Brian: Isso pelo menos dá um pouco mais de esperança. Há todos os tipos de problemas acontecendo agora, eu sei, em todo o mundo. Mas é animador ver tantas pessoas indo às ruas e notei recentemente uma matéria que dizia que não parece ter havido um aumento significativo na transmissão do coronavírus como resultado desses manifestações. Parece que é um pouco mais seguro estar nas ruas do que as pessoas pensavam. E os protestos também estão aumentando aqui no Brasil e houve alguns protestos de solidariedade. Como você sabe, no ano passado, a polícia do Rio de Janeiro sozinha matou mais pessoas do que a polícia em todos os EUA. Portanto, o problema dos assassinatos policiais é realmente enorme aqui.
Glen: Vocês têm uma guerra racial de mão única no Brasil e espero que a esquerda brasileira reconheça essa realidade. Temos policiais assassinos nos EUA, mas vocês têm serial killers que trabalham todos os dias. Isso é nada menos que a guerra racial que está acontecendo.
Brian: É por isso que eu trouxe esse assunto sobre pessoas brancas que saíram às ruas nos Estados Unidos, porque o que acontece no Brasil - antes de tudo, há muitas favelas onde nem todo mundo está… elas não são tão segregadas como guetos americanos, mas normalmente quando há um assassinato racista da polícia em uma favela, os moradores protestam, saem para a rua, queimam pneus, bloqueiam a rua. E a mídia vem e inventa uma história sobre por que esse tumulto está acontecendo. Eles não dizem que é devido à violência policial. E você quase nunca vê brancos de classe média saindo para a rua e se unindo. Eles têm medo, porque sabem que a polícia não leva prisioneiros aqui - eles podem começar a atirar nas pessoas. Eu acho que muitas vezes eles têm medo, mas também têm medo nos EUA e as pessoas ainda estão indo para as ruas, então eu acho que seria ótimo ver mais pessoas saindo na rua contra a violência policial. Como eu disse antes, é uma batalha histórica do PT eliminar a Polícia Militar - a existência deles é uma remanescente da ditadura. E ninguém pode se livrar deles - eles precisam mudar a constituição para fazê-lo. Eles não respondem ao estado de direito no Brasil - eles têm seus próprios tribunais e nunca são punidos, e é por isso que também acho positivo que vários desses policiais supremacistas brancos assassinos agora estejam enfrentando acusações de homicídio nos Estados Unidos. E isso é algo que eu acho que deveria acontecer mais no Brasil, seria bom ver isso acontecer, mas por enquanto nunca acontece.
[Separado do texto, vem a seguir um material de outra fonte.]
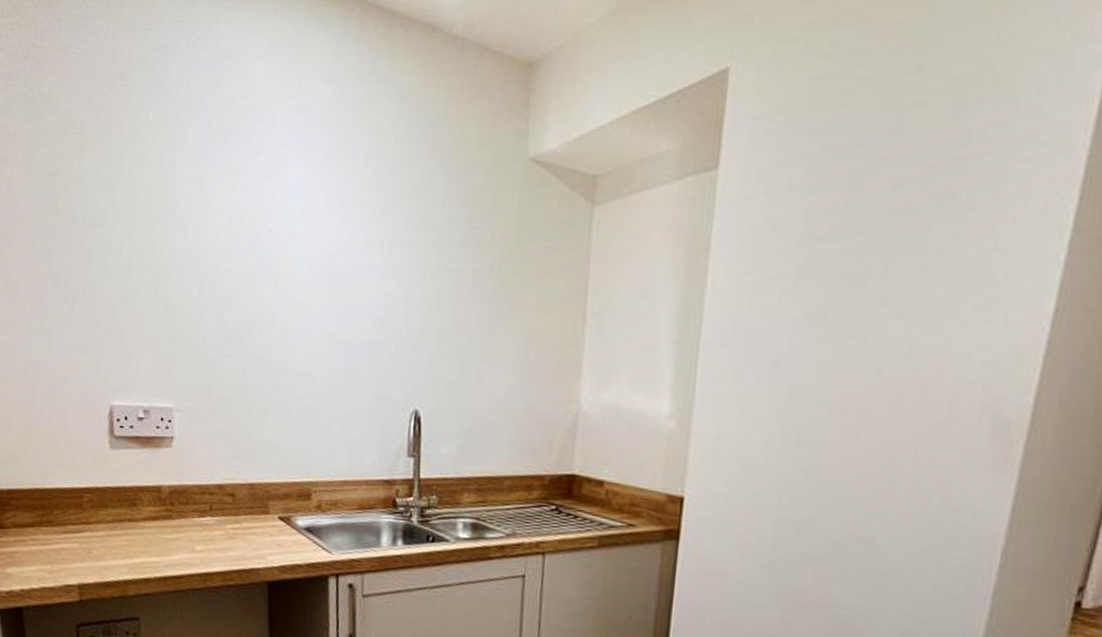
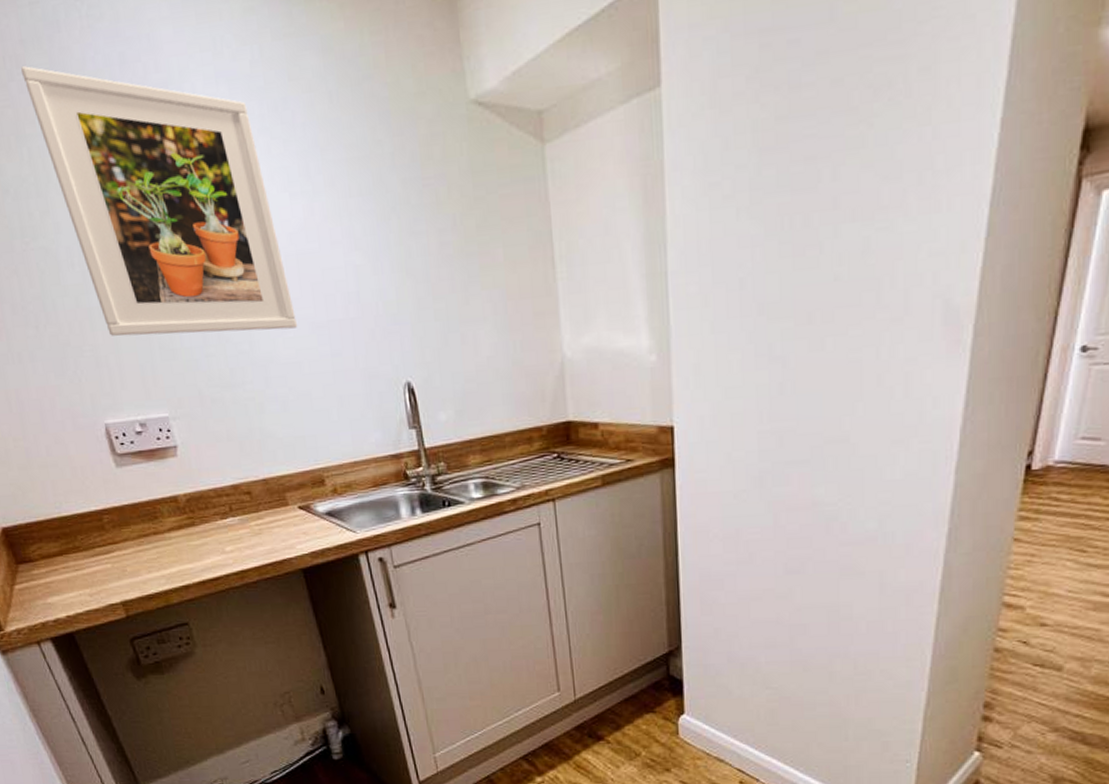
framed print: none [122,79,320,342] -> present [21,66,298,337]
Glen: Você tem muito trabalho a fazer no Brasil. Em termos do que pode ser feito nesta parte do hemisfério, desejo que as pessoas prestem mais atenção às suas próprias obrigações de solidariedade recíproca nos EUA. Houve, não apenas no Brasil, mas em todo o mundo, manifestações de solidariedade com os negros nos Estados Unidos. Mas não houve muitos gestos de solidariedade dos negros nos Estados Unidos para as populações que são vitimadas diariamente pelos militares dos EUA em todo o mundo. Isso está realmente faltando. A solidariedade deve ser recíproca e, francamente, os ativistas dos EUA não estão fazendo sua parte.
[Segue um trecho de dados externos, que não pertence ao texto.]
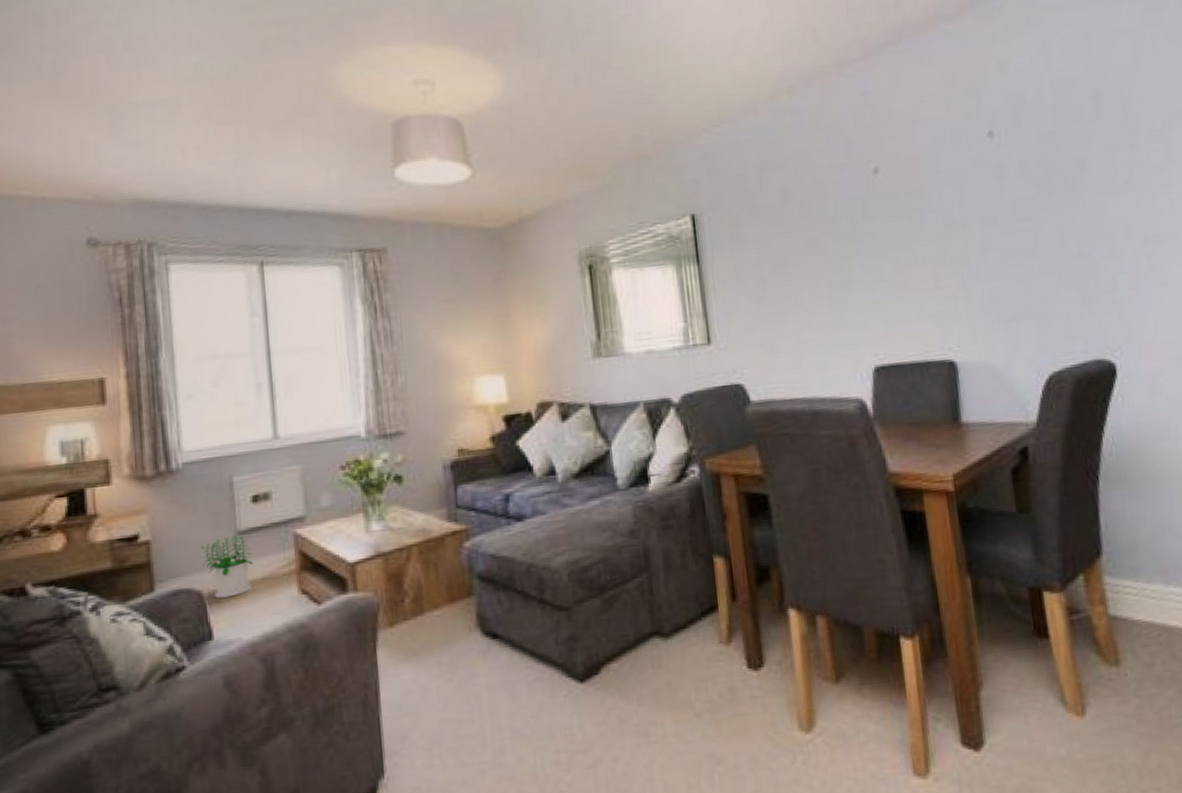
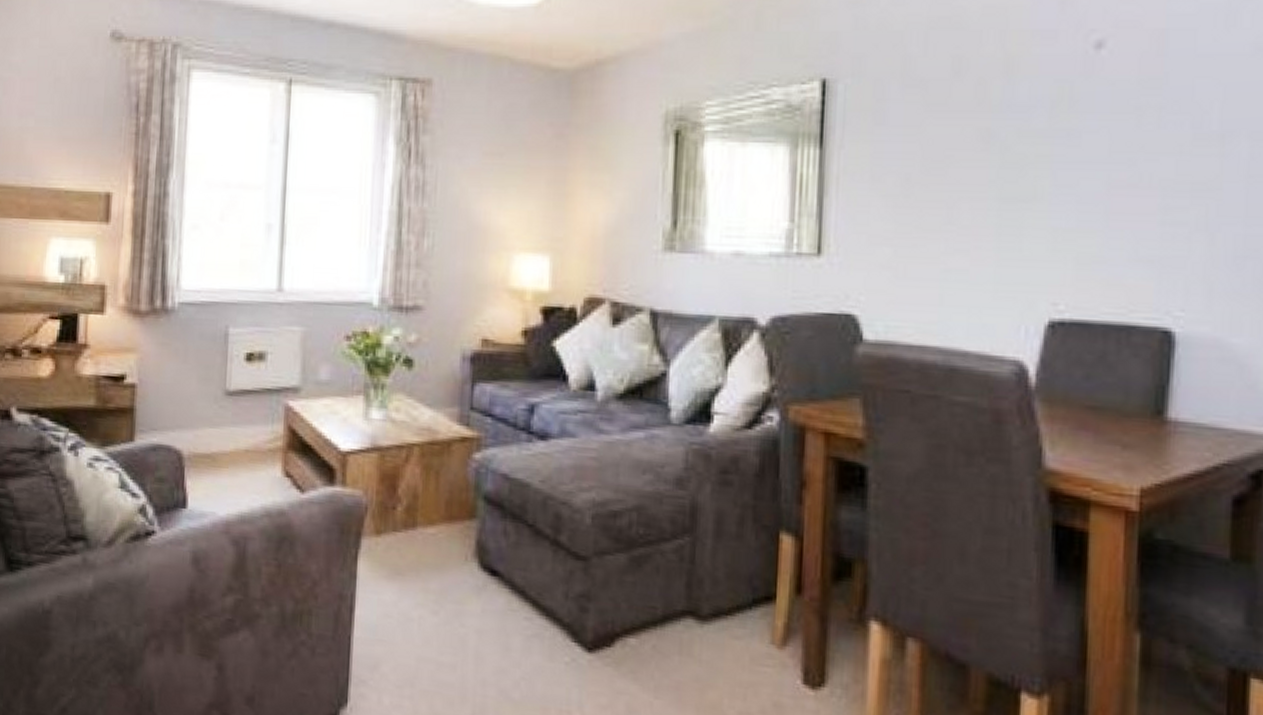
potted plant: present [200,535,253,598] -> none [184,395,239,464]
Brian: Tudo bem, acho que vou deixar assim. Muito obrigado, tem sido muito interessante e acho que as pessoas vão gostar muito disso. E acho que vou continuar enviando para vocês trabalhos traduzidos por escritores brasileiros para que vocês possam publicar no Black Agenda Report. Se eu vir algo interessante, como aquela matéria de Jones Manoel, que achei legal.
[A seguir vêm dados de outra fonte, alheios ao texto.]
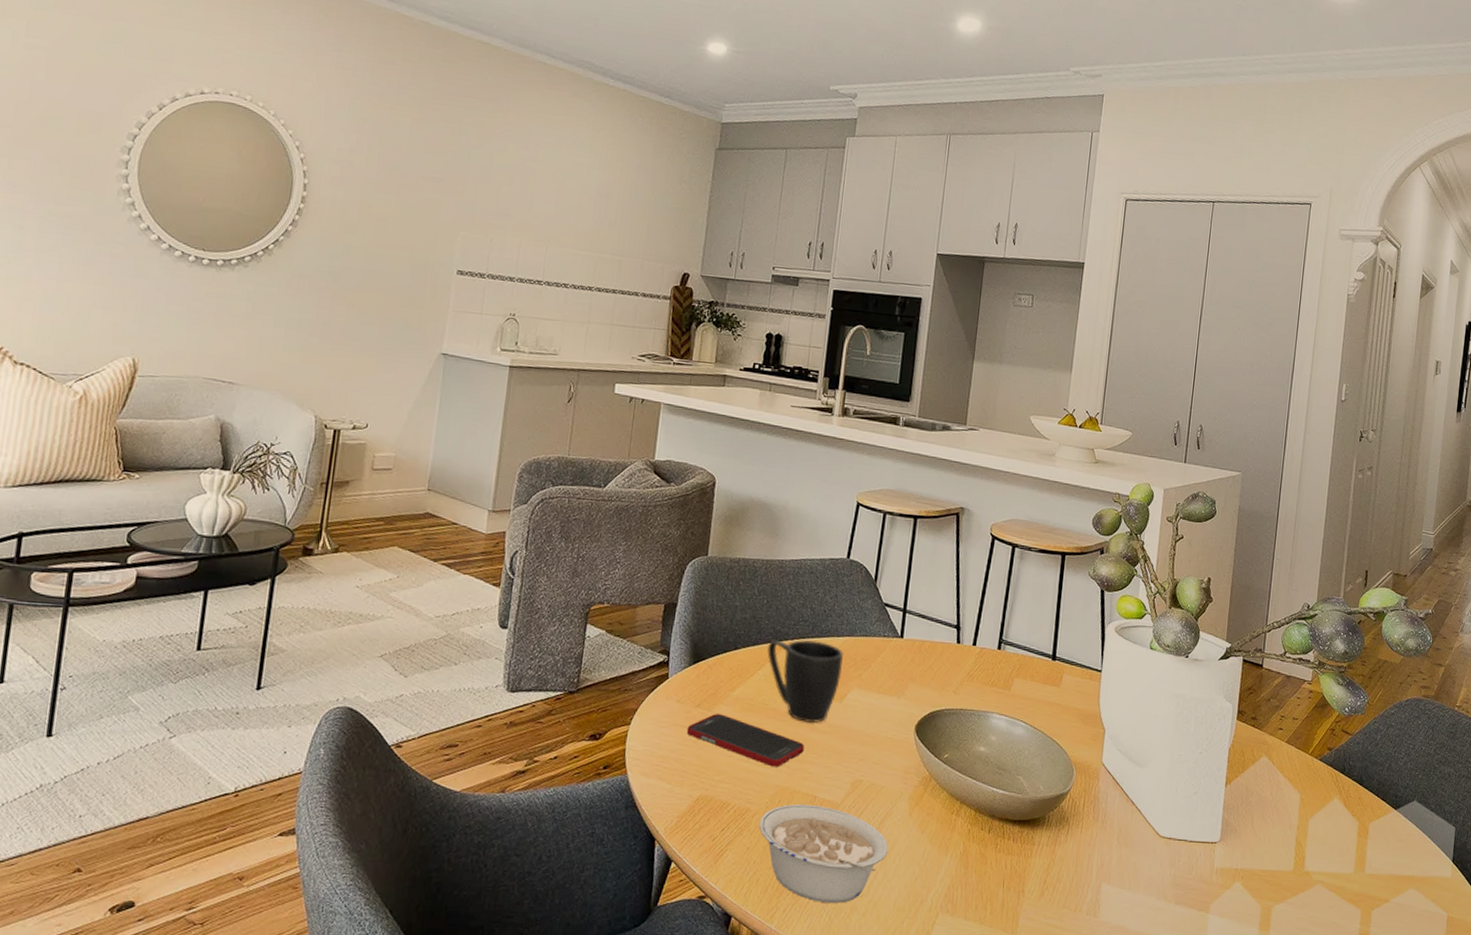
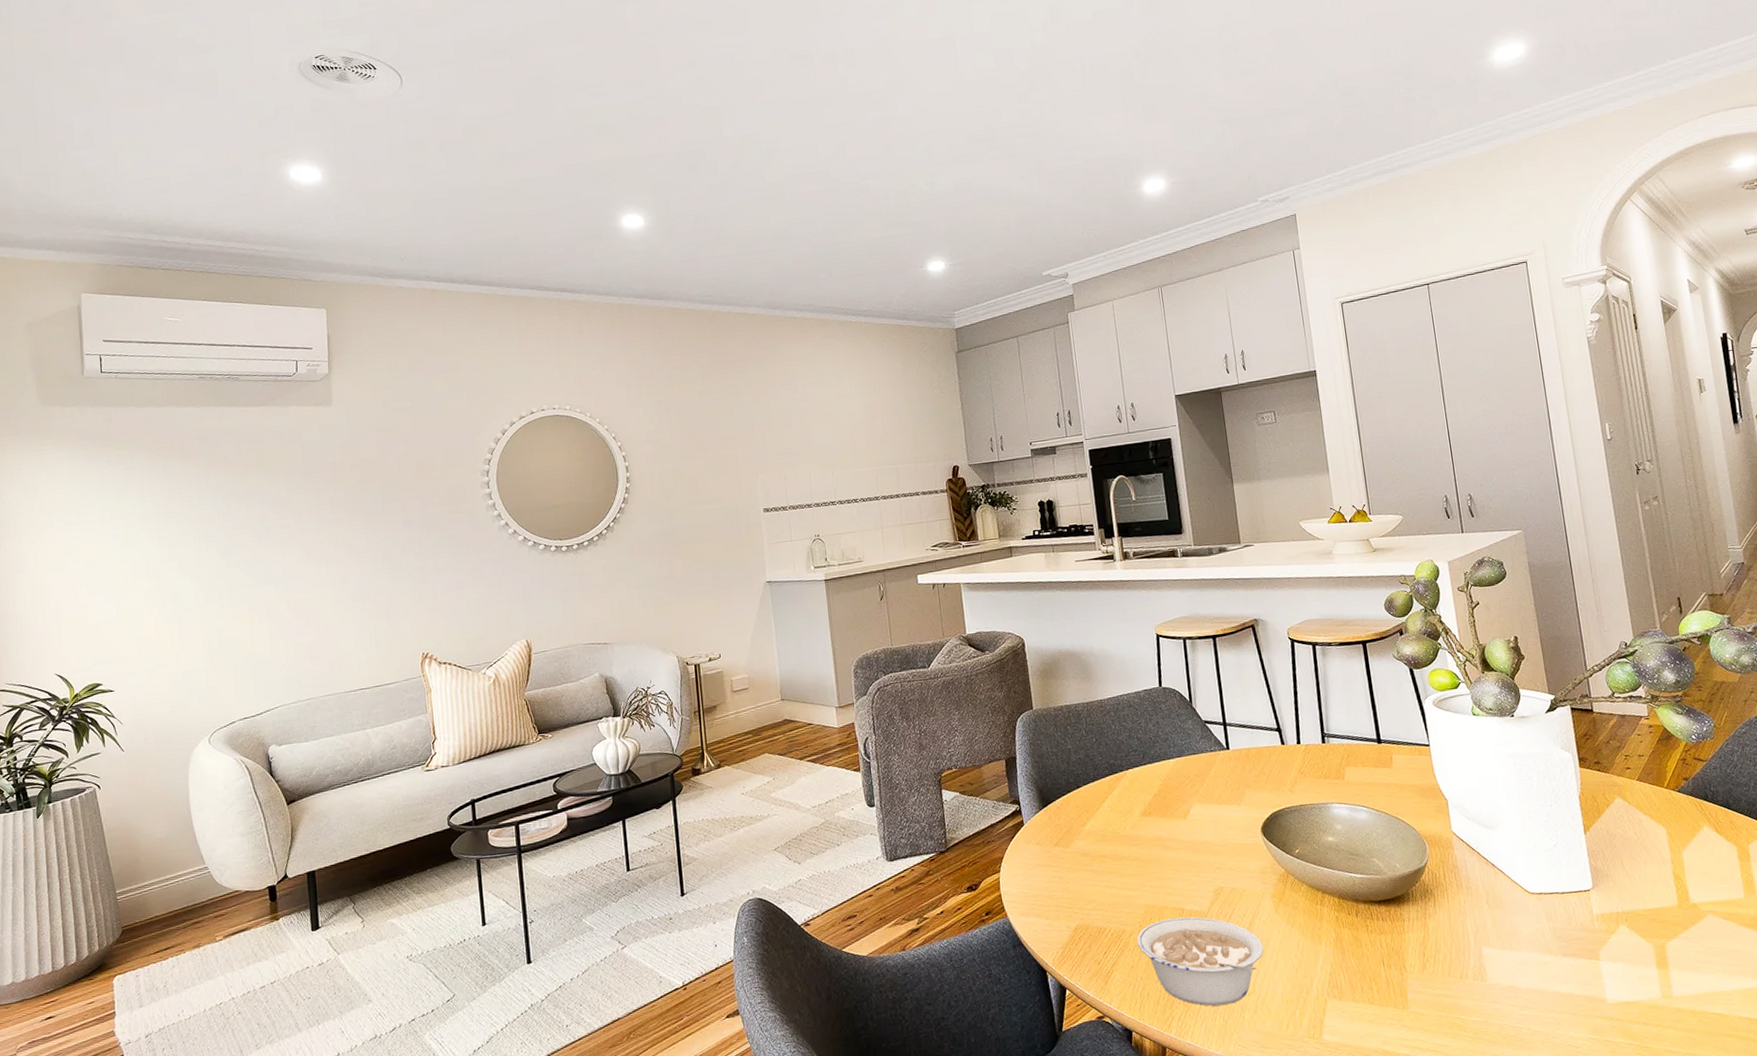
cell phone: present [686,714,804,767] -> none [1051,848,1162,889]
mug: present [767,639,844,724] -> none [1105,766,1180,843]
Glen: Claro, esse é o tipo de coisa que precisamos executar no Black Agenda Report, a fim de enfatizar com mais força a obrigação dos negros estadunidenses de ter solidariedade com as pessoas no Brasil e na Palestina, e na África do Sul e em qualquer lugar do mundo onde o imperialismo dos EUA está exercendo sua influência maligna.